The weight of legislation
Claire Montour has also just bowed out, in her case of the presidency of the FSQ-CSQ (Fédération de la santé du Québec de la Centrale des unions du Québec), and this, after 37 years of union action in the body. .
What strikes her above all, when the curtain falls, “is how much we have to fight to keep working conditions in collective agreements. There are so many ministerial decrees, regulations… The government really legislates a lot ”.
The former Minister of Health Gaétan Barrette created large structures (the CISSS and the CIUSSS), the union units have also grown and nothing is on a human scale, she underlines. “In the 1980s, there were buildings, small hospitals, with small permanent teams. […] Was there a question about a post, about public holidays? You went to human resources, and if necessary, a grievance was filed. There, nobody decides! “
Who is the Boss ? When there is a problem, you no longer know if it is the responsibility of the Ministry, of this or that law, of a regulation or of another bebelle!
Claire Montour, former president of the FSQ-CSQ
Nothing can illustrate this better than what has happened to nurses in recent months. The ink was barely dry on the agreement obtained after negotiations with Quebec in August, when the Legault government announced its intention, in September, to pay nurses up to $ 18,000 to retain them. or attract them to the public network.
A month later, Nancy Bédard, who headed the Interprofessional Health Federation (FIQ), faced a vote of no-confidence from her nursing members, which she won with only 60% support. Quickly, she resigned (and declined to grant an interview for this report).

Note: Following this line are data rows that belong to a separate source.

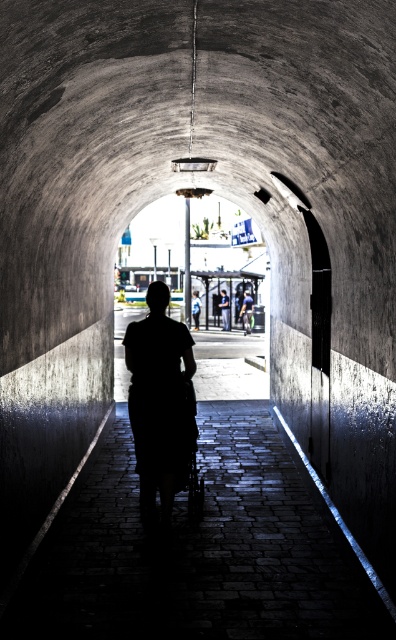
Between point (140, 346) and point (226, 296), which one is positioned in front?

Point (140, 346) is more forward.

You are a GUI agent. You are given a task and a screenshot of the screen. Output one action in this format:
    pyautogui.click(x=<x>, y=<y>)
    Task: Click on the silhouette dress at center
    
    Given the screenshot: What is the action you would take?
    pyautogui.click(x=159, y=404)

Is silhouette dress at center taller than green fabric shirt at center?

No, silhouette dress at center is not taller than green fabric shirt at center.

Is silhouette dress at center below green fabric shirt at center?

A: Yes.

Is point (184, 477) less distant than point (243, 304)?

Yes, it is in front of point (243, 304).

Find the location of `silhouette dress at center`. silhouette dress at center is located at coordinates (159, 404).

Consider the image. Is green fabric shirt at center taller than light brown leather jacket at center?

Correct, green fabric shirt at center is much taller as light brown leather jacket at center.

Can you confirm if green fabric shirt at center is positioned to the left of light brown leather jacket at center?

No, green fabric shirt at center is not to the left of light brown leather jacket at center.

Where is `green fabric shirt at center`? green fabric shirt at center is located at coordinates (247, 310).

In order to click on green fabric shirt at center in this screenshot , I will do `click(247, 310)`.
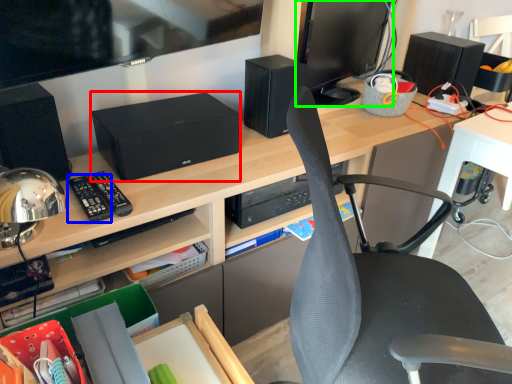
Question: Estimate the real-world distances between objects in this image. Which object is farther from printer (highlighted by a red box), control (highlighted by a blue box) or computer monitor (highlighted by a green box)?

Choices:
 (A) control
 (B) computer monitor

Answer: (B)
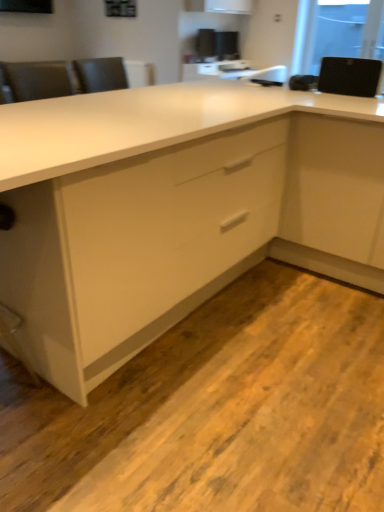
Question: Is black matte speaker at upper right directly adjacent to transparent glass window screen at upper right?

Choices:
 (A) yes
 (B) no

Answer: (B)

Question: Considering the relative sizes of black matte speaker at upper right and transparent glass window screen at upper right in the image provided, is black matte speaker at upper right thinner than transparent glass window screen at upper right?

Choices:
 (A) no
 (B) yes

Answer: (A)

Question: Can you confirm if black matte speaker at upper right is bigger than transparent glass window screen at upper right?

Choices:
 (A) yes
 (B) no

Answer: (B)

Question: Does black matte speaker at upper right have a greater width compared to transparent glass window screen at upper right?

Choices:
 (A) no
 (B) yes

Answer: (B)

Question: Does black matte speaker at upper right come behind transparent glass window screen at upper right?

Choices:
 (A) no
 (B) yes

Answer: (A)

Question: From a real-world perspective, is black matte speaker at upper right located beneath transparent glass window screen at upper right?

Choices:
 (A) yes
 (B) no

Answer: (A)

Question: From the image's perspective, is transparent glass window screen at upper right under black matte speaker at upper right?

Choices:
 (A) yes
 (B) no

Answer: (B)

Question: Is transparent glass window screen at upper right further to camera compared to black matte speaker at upper right?

Choices:
 (A) no
 (B) yes

Answer: (B)

Question: Is transparent glass window screen at upper right taller than black matte speaker at upper right?

Choices:
 (A) no
 (B) yes

Answer: (B)

Question: Can you confirm if transparent glass window screen at upper right is wider than black matte speaker at upper right?

Choices:
 (A) no
 (B) yes

Answer: (A)

Question: Does transparent glass window screen at upper right turn towards black matte speaker at upper right?

Choices:
 (A) yes
 (B) no

Answer: (A)

Question: From a real-world perspective, is transparent glass window screen at upper right below black matte speaker at upper right?

Choices:
 (A) no
 (B) yes

Answer: (A)

Question: Considering the relative sizes of transparent glass window screen at upper right and white glossy cabinet at center in the image provided, is transparent glass window screen at upper right smaller than white glossy cabinet at center?

Choices:
 (A) no
 (B) yes

Answer: (B)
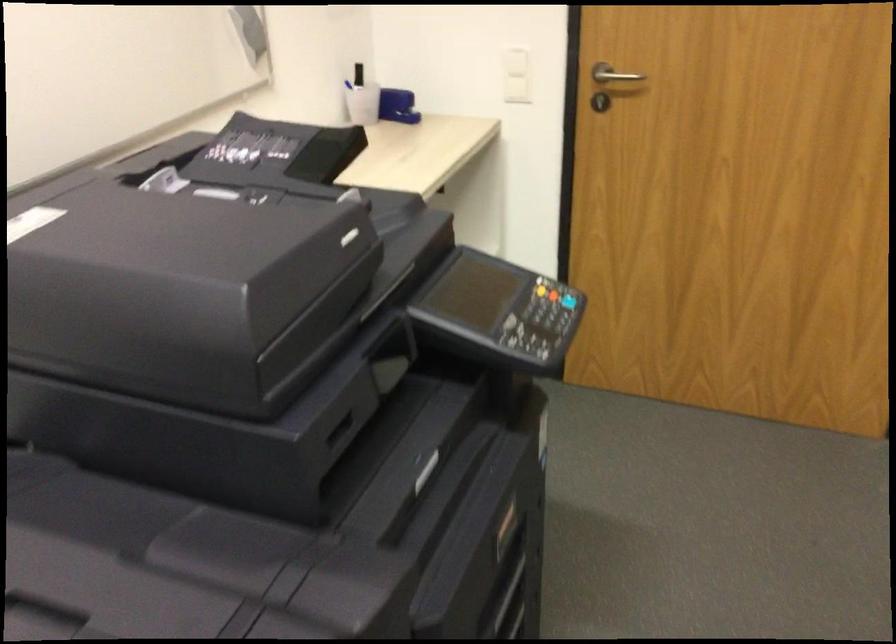
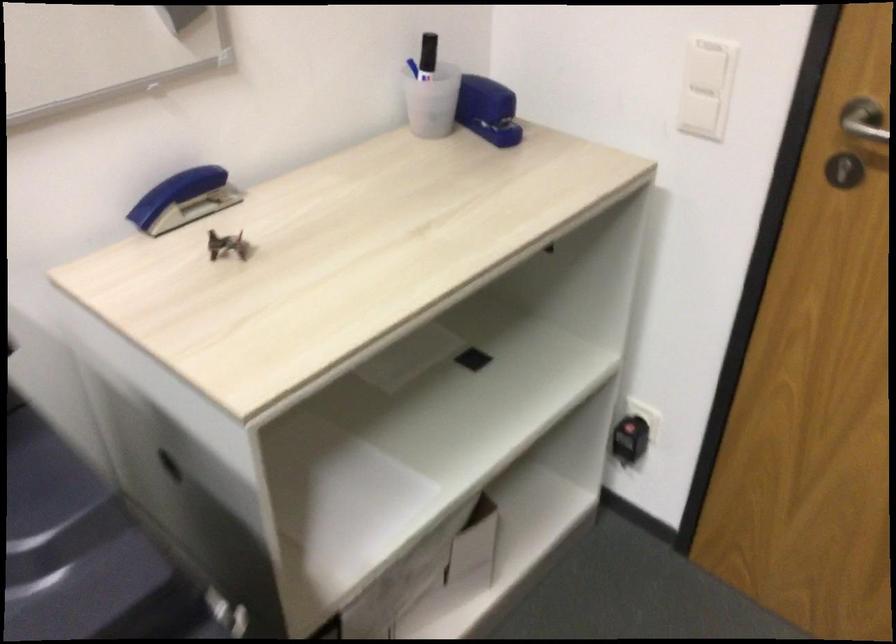
In the second image, find the point that corresponds to point (607, 106) in the first image.

(843, 169)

The image of the union member
Having left the presidency of the Federation of Health and Social Services of the CSN after nine years, Jeff Begley, who had been in union action since 1994, is optimistic that the image of unions and their members is changing. With labor shortages and the pandemic, “people are starting to tell themselves to be careful with the staff.”
He recalls that these are union members who went to the front to treat people, without ammunition or enough personal protective equipment, risking their lives. (At least 10 patient attendants have reportedly died since the start of the pandemic.)
For months in the CHSLDs, death was everywhere and so many bodies, he recalls, that temporary morgues had to be put in place. “I think a lot of people are going to be bad for a long time. ”
Mr Begley points out that the unions very quickly alerted the government to the lack of masks and other personal protective equipment. “But there was no eavesdropping,” he says.
The lot of relations between unions and government? Mr. Begley, on the contrary, believes that great things can emerge when things are done differently.
As proof of this, he points to the creation of early childhood centers, which were born “in a real mobilization of all stakeholders”.
There was then a real will, both from the government and the unions, to resolve the problems, so that it could be done. Because it was important.
Jeff Begley, former president of the Federation of Health and Social Services of the CSN
Ditto for paramedics, before the 2000s, he says. “Before their unionization, the system was pretty much a haystack. The paramedics needed better training and, again, there was real collaboration. ”
One of the challenges facing his successors, says Begley, is successfully reaching their members. Because at the CSN as elsewhere, where there were local unions of 150 members, “we end up with structures with 5,000 members”, consequences, he notes, of the creation of the CISSS and CIUSSS mentioned above.
Former president Sonia Éthier, who until recently represented teachers at the Centrale des unions du Québec (CSQ), and Andrée Poirier, who has just stepped down as president of the Alliance du personnel professionnelle et technique de la health and social services (APTS), did not wish to grant an interview to Press.